The challenging mountainous geography and limited rights-of-way drove FLEC to look for alternatives to traditional open-wire structures, especially at substation exits. One possible solution was the use of a spacer cable system, which features a compact configuration as well as reduced clearance requirements.

Increasing Flexibility

FLEC had used spacer cable in the 1970s to under-build a congested area of the small town of Friendsville, Tennessee. This allowed engineers to add a new line by weaving through the area without having to reconstruct the existing open wire structure. The spacer cable system was supplied by Hendrix, a New Hampshire-based Marmon Berkshire Hathaway firm that provides underground cable, spacer cable, tree wire, insulators and other overhead accessory products worldwide.

In the early 1990s, FLEC used the spacer cable system to solve tight space constraints and recently began to consider other uses for spacer cable that would add more capacity. Spacer cable is the best solution for FLEC for three main reasons:

  • Limited right-of-way is the driving factor; there is simply no way to obtain the additional right-of-way needed for open wire circuits.

  • Spacer cable gives FLEC the ability to be flexible with the number of circuits in the right-of-way corridor and the configuration and clearance requirements

  • The spacer cable solution allows the use of the existing pole line.

The coop does not want to have to change poles, and the spacer cable makes it relatively easy for linemen to add an additional circuit on an existing line using spacer cable. Under-building using the same poles results in significant savings.

FLEC offers its customers the option of spacer cable whenever feasible, in a rocky area, for a tap line or when there is a lot of vegetation. Many customers have chosen single-phase spacer cable when there is just enough right-of-way to get the line through. Also, since much of the service area is located in the foothills of the Smoky Mountains, FLEC tends to leave hardwood trees close to the circuit, so any softwood trees that fall tend to be caught by the hardwood instead of falling on the line. FLEC still maintains clearances but not as much as are needed with open wire structures.

Allowing Multiple Circuits on a Single Pole

Spacer cable systems feature a compact configuration and reduced clearance requirements, which means multiple circuits can be installed on a single pole. Over- or under-building spacer cable systems in substation exits can reduce the cost of adding capacity.

A spacer cable system consists of a messenger cable that supports the structure, polyethylene spacers to hold the cable across spans and covered conductor cable. The messenger cable is the support member for the structure and serves as both system neutral and lightning shield. Their mechanical strength makes them suitable for long spans.

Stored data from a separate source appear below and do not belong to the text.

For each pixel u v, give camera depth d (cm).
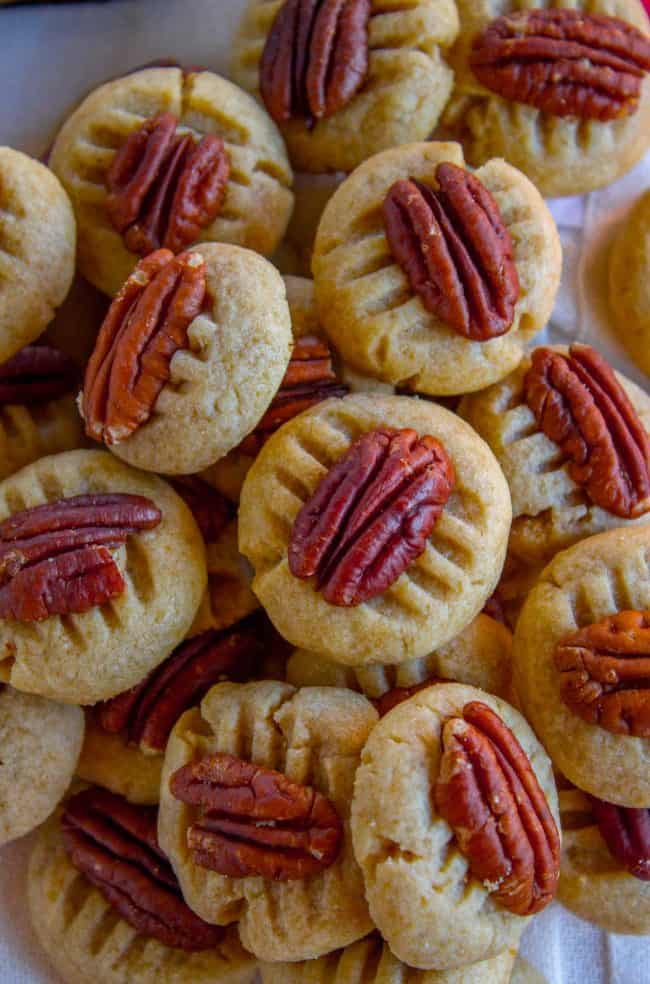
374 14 32
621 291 34
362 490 29
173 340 29
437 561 29
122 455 30
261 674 33
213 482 32
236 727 30
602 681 29
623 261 34
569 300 34
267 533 30
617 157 33
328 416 31
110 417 30
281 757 30
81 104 33
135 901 31
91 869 31
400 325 31
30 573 29
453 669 31
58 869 32
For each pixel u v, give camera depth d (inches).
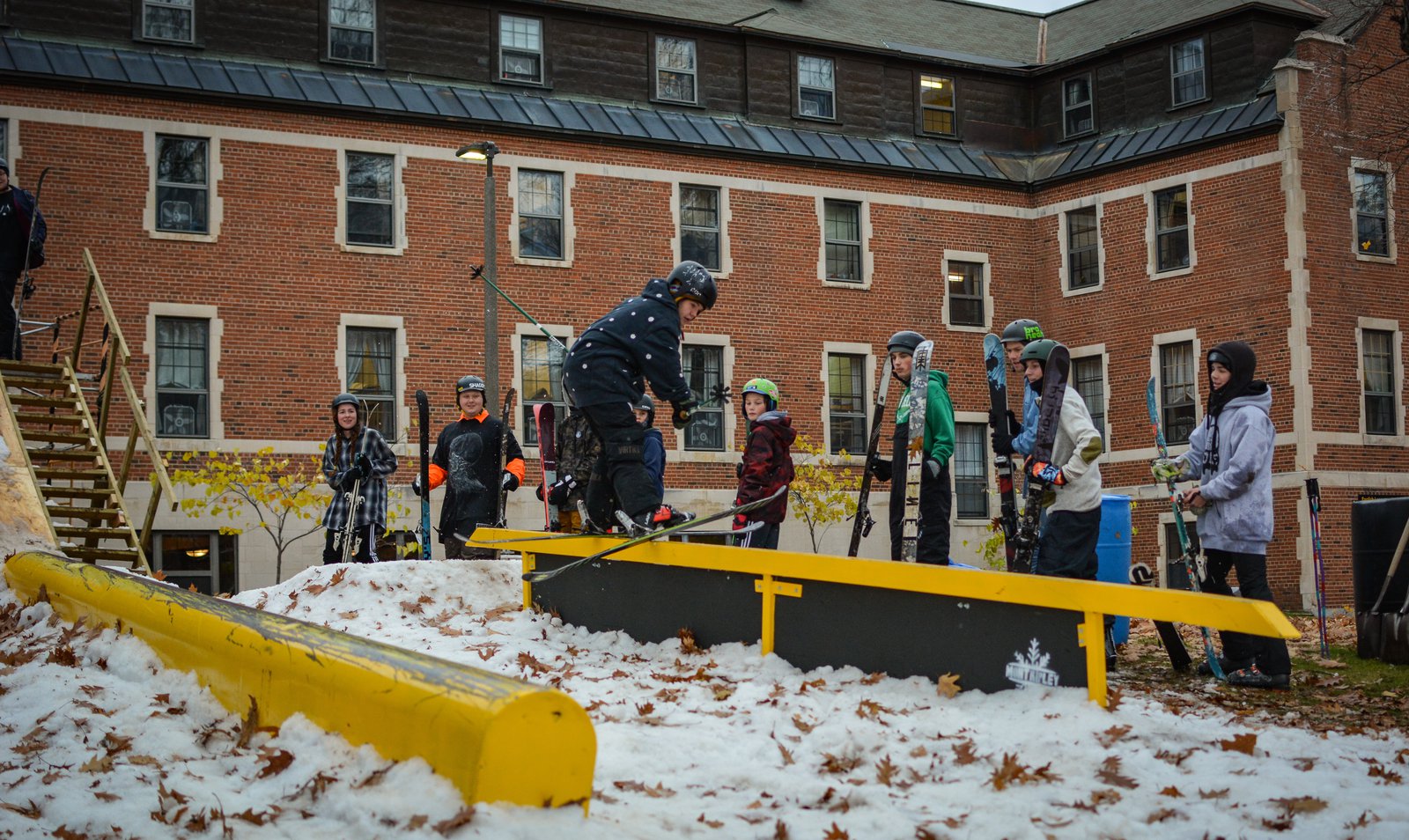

Clipped to the top of the messenger wire is a series of spacers, molded using a proprietary, gray, track-resistant, high- density polyethylene. The spacers support, separate and clamp the phase conductors in a triangular, diamond-like configuration.

Spacers are placed between spans of about 30 ft to 40 ft. They feature quick, easy installation and removal. No ring ties are required; patented integral clamps are used for conductors and messenger. The clamp design accommodates a full range of conductor and messenger sizes. The wedge-shaped messenger hook provides maximum grip.

The spacers have weather-washing characteristics, and their design provides high short-circuit strength. They are highly resistant to shock, impact or rifle fire, and can be installed with hot line tools.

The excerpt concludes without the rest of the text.